I’ve made a resolution to myself to start thinking about the future, in the abstract sense. Like a lot of nerds, I’m a hopeless romantic for the future, because the future is where all the cool stuff comes from. And one thing that’s been really arresting is the forward march of medicine, not in the scientific sense, but in the everyday sense.

About a year or so ago, my wife, not in so many words, told me I was fat. She was right; I was 250. She wanted us to do something about our collective health. So, as I fancy myself the world’s okayest hubby, I did some research which boils down to “Your wife will have an easier time of it if you get off your fat ass too.”

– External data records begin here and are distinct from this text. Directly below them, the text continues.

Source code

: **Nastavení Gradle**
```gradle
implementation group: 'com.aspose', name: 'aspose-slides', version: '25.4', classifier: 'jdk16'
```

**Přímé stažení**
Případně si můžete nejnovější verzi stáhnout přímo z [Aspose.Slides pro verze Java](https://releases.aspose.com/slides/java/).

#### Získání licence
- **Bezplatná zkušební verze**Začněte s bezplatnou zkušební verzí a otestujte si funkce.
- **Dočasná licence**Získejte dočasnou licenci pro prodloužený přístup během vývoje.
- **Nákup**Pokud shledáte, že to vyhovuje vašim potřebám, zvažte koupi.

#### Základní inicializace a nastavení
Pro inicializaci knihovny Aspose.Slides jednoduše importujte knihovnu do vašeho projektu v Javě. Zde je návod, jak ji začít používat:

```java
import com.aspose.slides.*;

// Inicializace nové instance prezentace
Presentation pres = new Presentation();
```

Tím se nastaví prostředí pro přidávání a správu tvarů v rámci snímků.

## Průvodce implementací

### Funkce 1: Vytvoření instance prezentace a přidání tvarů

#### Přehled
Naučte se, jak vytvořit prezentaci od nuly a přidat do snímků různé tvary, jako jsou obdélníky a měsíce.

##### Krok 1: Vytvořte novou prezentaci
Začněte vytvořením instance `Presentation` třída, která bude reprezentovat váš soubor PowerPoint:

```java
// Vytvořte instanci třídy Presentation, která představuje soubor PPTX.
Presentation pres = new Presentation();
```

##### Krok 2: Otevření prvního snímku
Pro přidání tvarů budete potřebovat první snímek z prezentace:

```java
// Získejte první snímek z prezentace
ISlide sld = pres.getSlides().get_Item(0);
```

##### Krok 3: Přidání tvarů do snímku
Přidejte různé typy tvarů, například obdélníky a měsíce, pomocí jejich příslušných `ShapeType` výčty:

A year or so later, my body generally vacillates between 218 and 223, and I’m still technically fat according to the terrible BMI system, but I’ve gotten the pounds off, largely thanks to home exercise machines and eating more plants. I still have plenty of bad habits but I’m slowly chipping away at them; eating less meat in general, eating more lean protein instead of beef, eating more vegetables, walking more. I count calories. And the thing is, I’m not alone.

While there’s plenty of B.S. on the shelves of your average Whole Foods, compare American eating and exercise habits now to them even twenty years ago and there are some striking results. We’re drinking less soda, exercising more, listening to doctors. The hottest fad is fitness tricks as a workout. We’re doing what doctors have dreamed of for years, paying attention to medical research and acting on it.

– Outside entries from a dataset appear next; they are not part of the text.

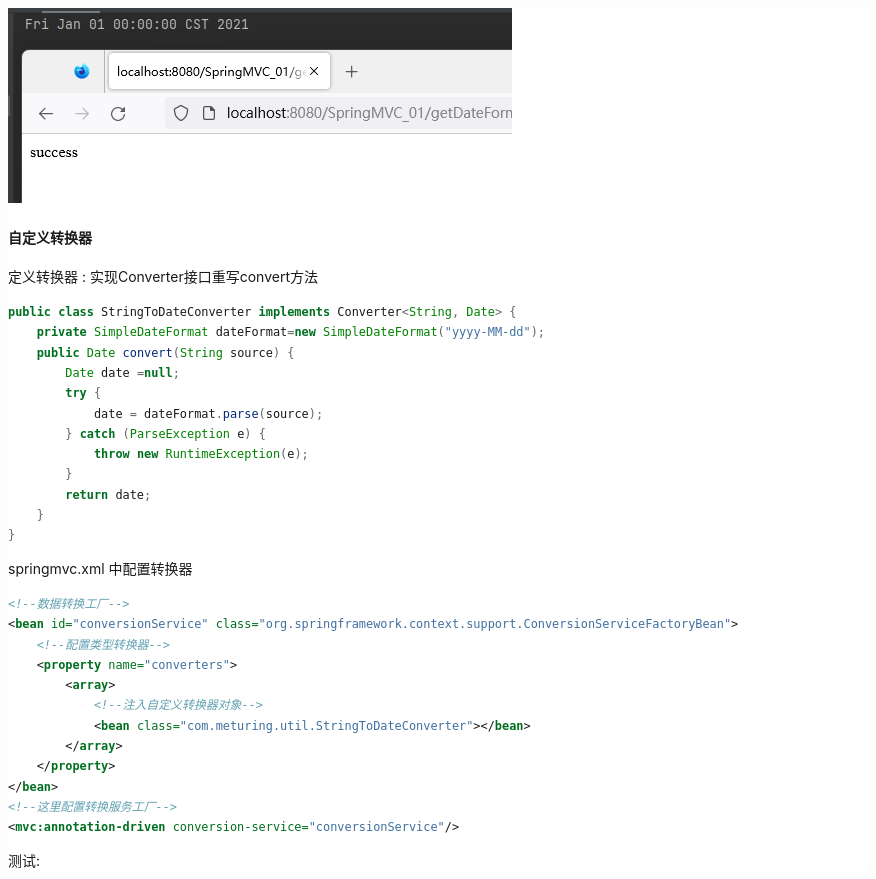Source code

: ![](./assets/image-20230605094511867.png)

#### 自定义转换器

定义转换器 : 实现Converter接口重写convert方法
```Java
public class StringToDateConverter implements Converter<String, Date> {
    private SimpleDateFormat dateFormat=new SimpleDateFormat("yyyy-MM-dd");
    public Date convert(String source) {
        Date date =null;
        try {
            date = dateFormat.parse(source);
        } catch (ParseException e) {
            throw new RuntimeException(e);
        }
        return date;
    }
}
```

springmvc.xml 中配置转换器
```XML
<!--数据转换工厂-->
<bean id="conversionService" class="org.springframework.context.support.ConversionServiceFactoryBean">
	<!--配置类型转换器-->
	<property name="converters">
		<array>
			<!--注入自定义转换器对象-->
			<bean class="com.meturing.util.StringToDateConverter"></bean>
		</array>
	</property>
</bean>
<!--这里配置转换服务工厂-->
<mvc:annotation-driven conversion-service="conversionService"/>
```

测试:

And there are other breakthroughs coming, most importantly in diagnostics. The Tri-Corder X-Prize has two contenders, both of which promise to quietly change medicine by making doing a basic physical something you can do at home and file with your doctor. Instead of going to a physical every six months or a year, we’ll pee in a cup, blow in a tube, prick a finger, run the numbers, and send them to the doctor. We’re teaching AIs to recognize skin cancer and spot traces of illness on our breath. In twenty years, medicine will look totally different and we’ll barely have noticed.

But it raises a fairly important question; sooner or later, between modern medicine, which is making staggering breakthroughs every day, and our own desire to not die, we may not cure death, but we may cure almost everything else. Every tumor will be nipped in the bud, every would-be hardened artery will be fought with salads and exercise. And what then?

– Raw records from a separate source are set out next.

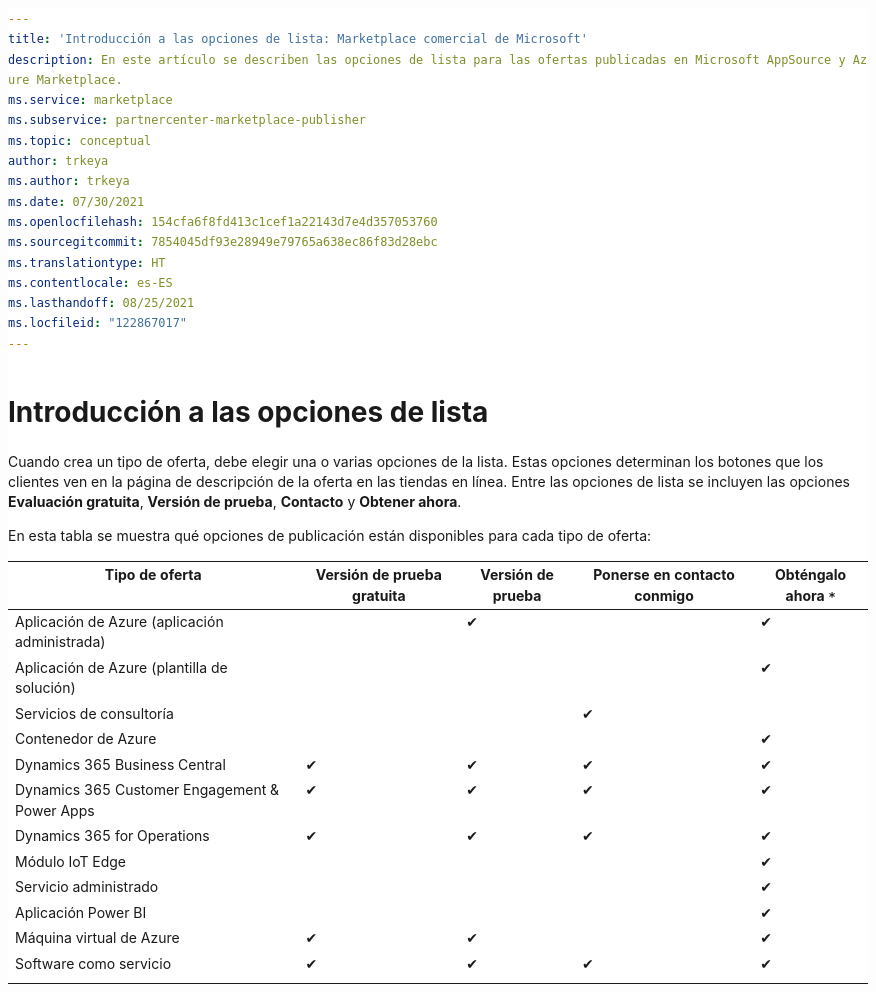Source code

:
 ```yaml
---
title: 'Introducción a las opciones de lista: Marketplace comercial de Microsoft'
description: En este artículo se describen las opciones de lista para las ofertas publicadas en Microsoft AppSource y Azure Marketplace.
ms.service: marketplace
ms.subservice: partnercenter-marketplace-publisher
ms.topic: conceptual
author: trkeya
ms.author: trkeya
ms.date: 07/30/2021
ms.openlocfilehash: 154cfa6f8fd413c1cef1a22143d7e4d357053760
ms.sourcegitcommit: 7854045df93e28949e79765a638ec86f83d28ebc
ms.translationtype: HT
ms.contentlocale: es-ES
ms.lasthandoff: 08/25/2021
ms.locfileid: "122867017"
---
```

# <a name="introduction-to-listing-options"></a>Introducción a las opciones de lista

Cuando crea un tipo de oferta, debe elegir una o varias opciones de la lista. Estas opciones determinan los botones que los clientes ven en la página de descripción de la oferta en las tiendas en línea. Entre las opciones de lista se incluyen las opciones **Evaluación gratuita**, **Versión de prueba**, **Contacto** y **Obtener ahora**.

En esta tabla se muestra qué opciones de publicación están disponibles para cada tipo de oferta:

| Tipo de oferta | Versión de prueba gratuita | Versión de prueba | Ponerse en contacto conmigo | Obténgalo ahora `*` |
| ------------ | ------------- | ------------- | ------------- | ------------- |
| Aplicación de Azure (aplicación administrada) |   | &#10004; |   | &#10004; |
| Aplicación de Azure (plantilla de solución) |  |  |  | &#10004; |
| Servicios de consultoría |  |  | &#10004; |  |
| Contenedor de Azure |  |  |  | &#10004; |
| Dynamics 365 Business Central | &#10004; | &#10004; | &#10004; | &#10004; |
| Dynamics 365 Customer Engagement & Power Apps | &#10004; | &#10004; | &#10004; | &#10004; |
| Dynamics 365 for Operations | &#10004; | &#10004; | &#10004; | &#10004; |
| Módulo IoT Edge |  |  |  | &#10004; |
| Servicio administrado |  |  |  | &#10004; |
| Aplicación Power BI |  |  |  | &#10004; |
| Máquina virtual de Azure | &#10004; | &#10004; |  | &#10004; |
| Software como servicio | &#10004; | &#10004; | &#10004; | &#10004; |
||||||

I bring this up because we’re already shifting our “health span,” basically how long we can go around without needing regular care, later and later. A guy my age, right now, should plan to retire at 72. I’m skeptical it’s going to stay there; it will probably be pushed later and later the more I age. I’m not going to be surprised if, by the time I hit 72, I’m told “Oh, no, that was back when we were primitive apes poking at slides. It’s 80, now.”

That’s going to have some serious social implications, some positive, some negative. Boomers clinging to their jobs is an enormous problem depressing wages right now. What happens when the Millennials like me turn out to be clinging to jobs when we were supposed to be dodging coffins in Arizona?

Of course, that’s a good forty years in the future. Then again, saying that out loud makes me feel slightly ridiculous. In my time on earth so far, medical science has advanced more than at any point in human history. Granted it hasn’t all been awesome, but the idea that we’re done reshaping how we survive is ridiculous. If anything, the really weird medical shit is still tuning up with the orchestra. So a better question might not be when I can expect to retire, but whether I’ll just have to get a new career to kill time with the sixty years I wasn’t supposed to have.